AUTHOR=Deshpande Dhrithi , Chhugani Karishma , Chang Yutong , Karlsberg Aaron , Loeffler Caitlin , Zhang Jinyang , Muszyńska Agata , Munteanu Viorel , Yang Harry , Rotman Jeremy , Tao Laura , Balliu Brunilda , Tseng Elizabeth , Eskin Eleazar , Zhao Fangqing , Mohammadi Pejman , P. Łabaj Paweł , Mangul Serghei TITLE=RNA-seq data science: From raw data to effective interpretation JOURNAL=Frontiers in Genetics VOLUME=14 YEAR=2023 URL=https://www.frontiersin.org/journals/genetics/articles/10.3389/fgene.2023.997383 DOI=10.3389/fgene.2023.997383 ISSN=1664-8021 ABSTRACT=

RNA sequencing (RNA-seq) has become an exemplary technology in modern biology and clinical science. Its immense popularity is due in large part to the continuous efforts of the bioinformatics community to develop accurate and scalable computational tools to analyze the enormous amounts of transcriptomic data that it produces.

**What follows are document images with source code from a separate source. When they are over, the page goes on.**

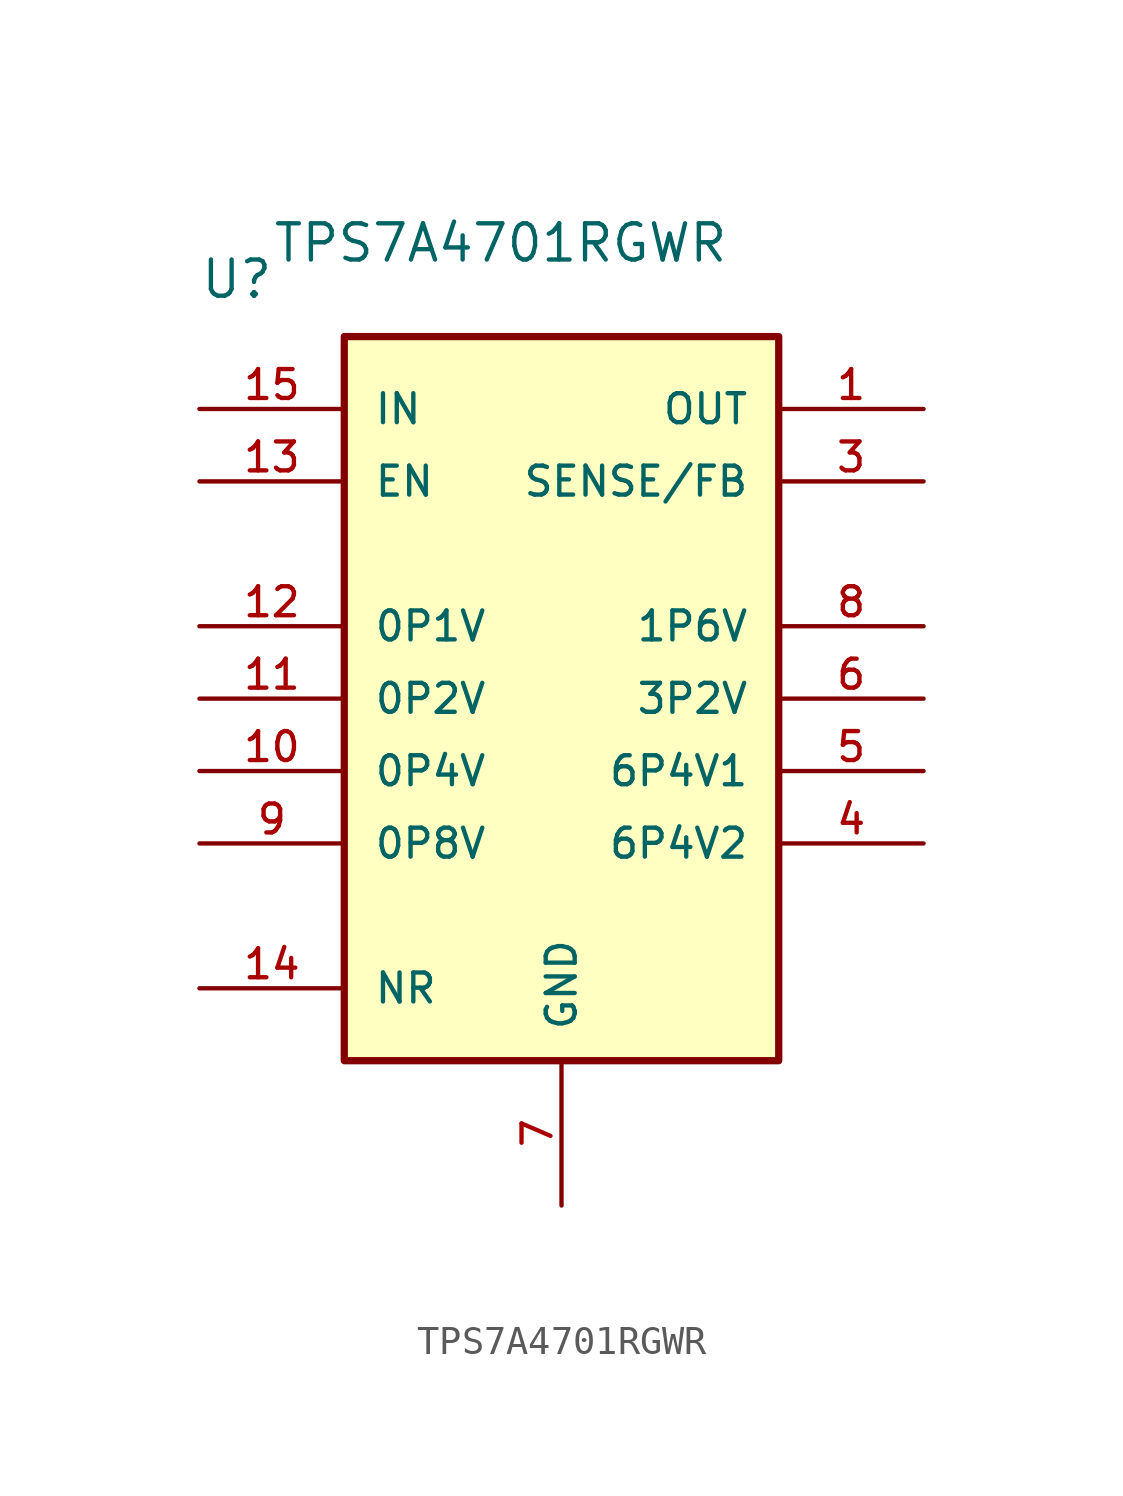
<source format=kicad_sym>
(kicad_symbol_lib
  (version 20211014)
  (generator kicad_symbol_editor)
  (symbol "TPS7A4701RGWR"
    (pin_names
      (offset 1.016))
    (property "Reference" "U"
      (at -12.7 26.67 0)
      (effects (font (size 1.27 1.27)) (justify left bottom)))
    (property "Value" "TPS7A4701RGWR"
      (at -10.16 27.94 0)
      (effects (font (size 1.27 1.27)) (justify left bottom)))
    (symbol "TPS7A4701RGWR_0_0"
      (rectangle (start -7.62 25.4) (end 7.62 0) (stroke (width 0.254) (type default) (color 0 0 0 0)) (fill (type background)))
      (pin output line (at 12.7 22.86 180) (length 5.08) (name "OUT" (effects (font (size 1.016 1.016)))) (number "1" (effects (font (size 1.016 1.016)))))
      (pin input line (at -12.7 10.16 0) (length 5.08) (name "0P4V" (effects (font (size 1.016 1.016)))) (number "10" (effects (font (size 1.016 1.016)))))
      (pin input line (at -12.7 12.7 0) (length 5.08) (name "0P2V" (effects (font (size 1.016 1.016)))) (number "11" (effects (font (size 1.016 1.016)))))
      (pin input line (at -12.7 15.24 0) (length 5.08) (name "0P1V" (effects (font (size 1.016 1.016)))) (number "12" (effects (font (size 1.016 1.016)))))
      (pin input line (at -12.7 20.32 0) (length 5.08) (name "EN" (effects (font (size 1.016 1.016)))) (number "13" (effects (font (size 1.016 1.016)))))
      (pin passive line (at -12.7 2.54 0) (length 5.08) (name "NR" (effects (font (size 1.016 1.016)))) (number "14" (effects (font (size 1.016 1.016)))))
      (pin input line (at -12.7 22.86 0) (length 5.08) (name "IN" (effects (font (size 1.016 1.016)))) (number "15" (effects (font (size 1.016 1.016)))))
      (pin input line (at -12.7 22.86 0) (length 5.08) hide (name "IN" (effects (font (size 1.016 1.016)))) (number "16" (effects (font (size 1.016 1.016)))))
      (pin input line (at 0 -5.08 90) (length 5.08) hide (name "NC" (effects (font (size 1.016 1.016)))) (number "17" (effects (font (size 1.016 1.016)))))
      (pin input line (at 0 -5.08 90) (length 5.08) hide (name "NC" (effects (font (size 1.016 1.016)))) (number "18" (effects (font (size 1.016 1.016)))))
      (pin input line (at 0 -5.08 90) (length 5.08) hide (name "NC" (effects (font (size 1.016 1.016)))) (number "19" (effects (font (size 1.016 1.016)))))
      (pin input line (at 0 -5.08 90) (length 5.08) hide (name "NC" (effects (font (size 1.016 1.016)))) (number "2" (effects (font (size 1.016 1.016)))))
      (pin input line (at 0 -5.08 90) (length 5.08) hide (name "NC" (effects (font (size 1.016 1.016)))) (number "2" (effects (font (size 1.016 1.016)))))
      (pin output line (at 12.7 22.86 180) (length 5.08) hide (name "OUT" (effects (font (size 1.016 1.016)))) (number "20" (effects (font (size 1.016 1.016)))))
      (pin power_in line (at 0 -5.08 90) (length 5.08) hide (name "GND" (effects (font (size 1.016 1.016)))) (number "21" (effects (font (size 1.016 1.016)))))
      (pin input line (at 12.7 20.32 180) (length 5.08) (name "SENSE/FB" (effects (font (size 1.016 1.016)))) (number "3" (effects (font (size 1.016 1.016)))))
      (pin input line (at 12.7 7.62 180) (length 5.08) (name "6P4V2" (effects (font (size 1.016 1.016)))) (number "4" (effects (font (size 1.016 1.016)))))
      (pin input line (at 12.7 10.16 180) (length 5.08) (name "6P4V1" (effects (font (size 1.016 1.016)))) (number "5" (effects (font (size 1.016 1.016)))))
      (pin input line (at 12.7 12.7 180) (length 5.08) (name "3P2V" (effects (font (size 1.016 1.016)))) (number "6" (effects (font (size 1.016 1.016)))))
      (pin power_in line (at 0 -5.08 90) (length 5.08) (name "GND" (effects (font (size 1.016 1.016)))) (number "7" (effects (font (size 1.016 1.016)))))
      (pin input line (at 12.7 15.24 180) (length 5.08) (name "1P6V" (effects (font (size 1.016 1.016)))) (number "8" (effects (font (size 1.016 1.016)))))
      (pin input line (at -12.7 7.62 0) (length 5.08) (name "0P8V" (effects (font (size 1.016 1.016)))) (number "9" (effects (font (size 1.016 1.016))))))))
</source>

RNA-seq analysis enables genes and their corresponding transcripts to be probed for a variety of purposes, such as detecting novel exons or whole transcripts, assessing expression of genes and alternative transcripts, and studying alternative splicing structure. It can be a challenge, however, to obtain meaningful biological signals from raw RNA-seq data because of the enormous scale of the data as well as the inherent limitations of different sequencing technologies, such as amplification bias or biases of library preparation. The need to overcome these technical challenges has pushed the rapid development of novel computational tools, which have evolved and diversified in accordance with technological advancements, leading to the current myriad of RNA-seq tools. These tools, combined with the diverse computational skill sets of biomedical researchers, help to unlock the full potential of RNA-seq. The purpose of this review is to explain basic concepts in the computational analysis of RNA-seq data and define discipline-specific jargon.